I'm not arguing whether he should die one way or the other (although based on the spoiler it looks like he's gonna live). I'm just saying Obito doesn't need to die immediately; in fact didn't Karuma say something about it taking awhile? BZ's presence merely delayed the clock, if you will, that was put on his time span.


----------



## Gabe (Jun 11, 2014)

Naruto can fly


----------



## Gilgamesh (Jun 11, 2014)

*Well that chapter was shit*

Fucking nothing happened


----------



## C-Moon (Jun 11, 2014)

Ghost14 said:


> The Indiana Kakashi routine has me in stiches.



Now's a good time for Kaguya to create a massive boulder for him to run from.


----------



## Sora (Jun 11, 2014)

yeah what a waste


----------



## Bringer (Jun 11, 2014)

Is it just me or did this chapter go by extremely fast.


----------



## Skull007 (Jun 11, 2014)

Nothing new to see here, except that kakashi is still an old school ninja (dat rope) and naruto can float


Well, there's something interesting in this chapter, but it's only assumption.

They're talking about dimensions, so there's a small chance that this isn't about aliens, but other dimensions

The hokages could sense their chakra though, so maybe it's not 'another dimension'


----------



## Xeogran (Jun 11, 2014)

Chapter worse than Sony's E3


----------



## Azaleia (Jun 11, 2014)

Hm, it was boring. Kishi telling us for the 1000 time that Sasuke only cares of his boyfriend and himself, Naruto can fly...Mmm.

This FV needs a good amount of flashbacks. Yes I'm saying I want flashbacks


----------



## ShinobisWill (Jun 11, 2014)

Kakashi grabs Sakura, throws a kunai perfectly into Obito's hand, ties a scroll and a kunai together and throws it into the ceiling.

I can't even fathom how quickly he was moving there.  But that was awesome.

(INPUT DATA)

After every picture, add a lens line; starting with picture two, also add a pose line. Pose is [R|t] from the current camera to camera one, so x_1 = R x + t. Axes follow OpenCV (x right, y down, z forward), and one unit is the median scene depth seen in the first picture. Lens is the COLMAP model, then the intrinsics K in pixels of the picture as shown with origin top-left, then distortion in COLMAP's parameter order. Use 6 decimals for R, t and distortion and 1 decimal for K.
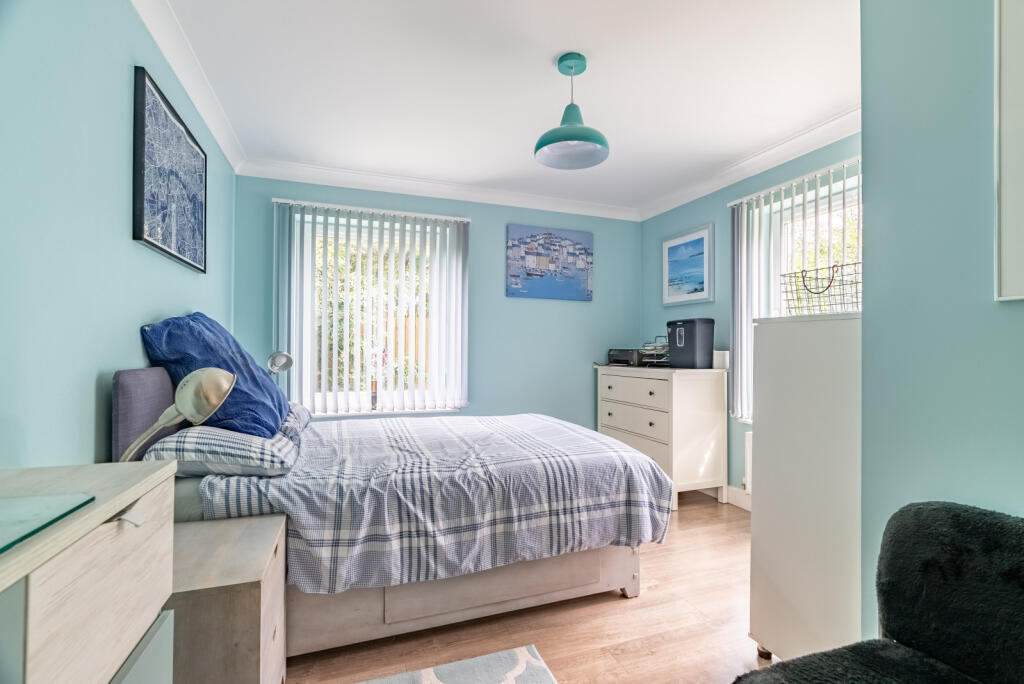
lens RADIAL K [[468.9, 0, 510.5], [0, 468.9, 344.2], [0, 0, 1]] dist [-0.006907, 0.002520]
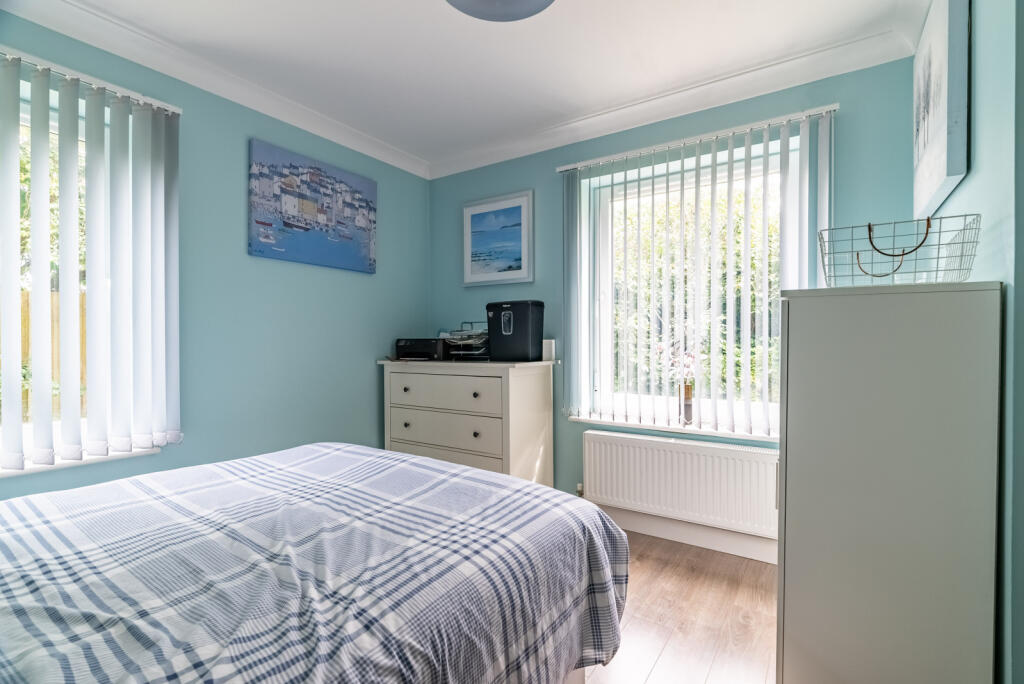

(ABOUT THIS EXERCISE) Copy the passage of the forum thread that begins at the words "Nothing new to" and stops after "it's only assumption.", substituting "wire" for "rope".

(EXERCISE SOLUTION)
Nothing new to see here, except that kakashi is still an old school ninja (dat wire) and naruto can float


Well, there's something interesting in this chapter, but it's only assumption.